## Provided passage
ORDER
This matter came before the court on July 6 and July 14, 1994, on defendants’ Motion for Order Staying Disclosure of Defendants’ Personal Financial Information. Plaintiff was represented by Jathan Janove, Suzanne Rigby and Monica Pace. Defendants were represented by John Gordon, III, James Jar-*1412dine and John Adams. Legal memorandums and other papers were filed by the parties, and the court heard oral argument on the motion.
Defendants seek to prevent disclosure by the Resolution Trust Corporation (“RTC”) of financial statements, copies of income tax returns, and other financial information of the defendants as defined in Paragraph 7.1 of the May 25, 1994 Settlement Agreement (“financial information”) until the parties’ settlement has been approved by the Surrogate’s Court of New York County, New York. The RTC seeks to disclose the financial information in response to a request, on Senate stationary, of Senator Reigle, Chairman of the Senate Committee on Banking, Housing and Urban affairs, and Senator Metzenbaum, Chairman of the Subcommittee on Antitrust of the Senate Committee on the Judiciary, in a letter dated June 10, 1994.

## Recorded data
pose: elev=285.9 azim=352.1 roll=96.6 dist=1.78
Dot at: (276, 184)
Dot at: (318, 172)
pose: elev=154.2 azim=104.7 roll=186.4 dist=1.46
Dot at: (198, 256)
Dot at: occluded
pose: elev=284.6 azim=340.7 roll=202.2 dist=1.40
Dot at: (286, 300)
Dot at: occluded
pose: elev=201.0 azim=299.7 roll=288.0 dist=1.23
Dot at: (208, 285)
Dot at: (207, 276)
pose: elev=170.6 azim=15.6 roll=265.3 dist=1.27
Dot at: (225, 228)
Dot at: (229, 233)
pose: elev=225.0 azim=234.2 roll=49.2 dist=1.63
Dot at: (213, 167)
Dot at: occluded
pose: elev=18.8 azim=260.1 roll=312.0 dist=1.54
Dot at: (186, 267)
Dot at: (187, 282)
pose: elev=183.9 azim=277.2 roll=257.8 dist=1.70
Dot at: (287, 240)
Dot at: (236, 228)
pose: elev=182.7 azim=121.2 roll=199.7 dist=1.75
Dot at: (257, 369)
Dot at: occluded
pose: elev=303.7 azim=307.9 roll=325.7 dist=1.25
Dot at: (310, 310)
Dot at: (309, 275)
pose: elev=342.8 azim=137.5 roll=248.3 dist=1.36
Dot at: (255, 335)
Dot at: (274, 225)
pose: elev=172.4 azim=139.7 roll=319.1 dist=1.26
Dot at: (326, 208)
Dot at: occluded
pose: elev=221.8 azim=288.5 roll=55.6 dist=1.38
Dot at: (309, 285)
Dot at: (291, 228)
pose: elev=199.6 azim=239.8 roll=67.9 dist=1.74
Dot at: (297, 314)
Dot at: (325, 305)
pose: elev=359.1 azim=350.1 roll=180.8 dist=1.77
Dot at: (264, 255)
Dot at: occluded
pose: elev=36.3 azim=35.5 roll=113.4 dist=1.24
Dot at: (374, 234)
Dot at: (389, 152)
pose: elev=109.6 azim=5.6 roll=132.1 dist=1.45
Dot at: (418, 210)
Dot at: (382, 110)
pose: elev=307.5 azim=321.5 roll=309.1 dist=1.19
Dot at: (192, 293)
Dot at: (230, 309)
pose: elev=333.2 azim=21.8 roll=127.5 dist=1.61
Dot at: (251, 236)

## Task requirements
a: Quote the court order word for word, everything from "Defendants seek to" down to "June 10, 1994.".
b: List every calendar date mentioned in the court order.
c: According to the court order, who chairs the Subcommittee on Antitrust of the Senate Committee on the Judiciary?
Rely only on the court order for your answers.

## Answers to the exercise
a:
Defendants seek to prevent disclosure by the Resolution Trust Corporation (“RTC”) of financial statements, copies of income tax returns, and other financial information of the defendants as defined in Paragraph 7.1 of the May 25, 1994 Settlement Agreement (“financial information”) until the parties’ settlement has been approved by the Surrogate’s Court of New York County, New York. The RTC seeks to disclose the financial information in response to a request, on Senate stationary, of Senator Reigle, Chairman of the Senate Committee on Banking, Housing and Urban affairs, and Senator Metzenbaum, Chairman of the Subcommittee on Antitrust of the Senate Committee on the Judiciary, in a letter dated June 10, 1994.

b:
July 6, 1994
July 14, 1994
May 25, 1994
June 10, 1994

c: Senator Metzenbaum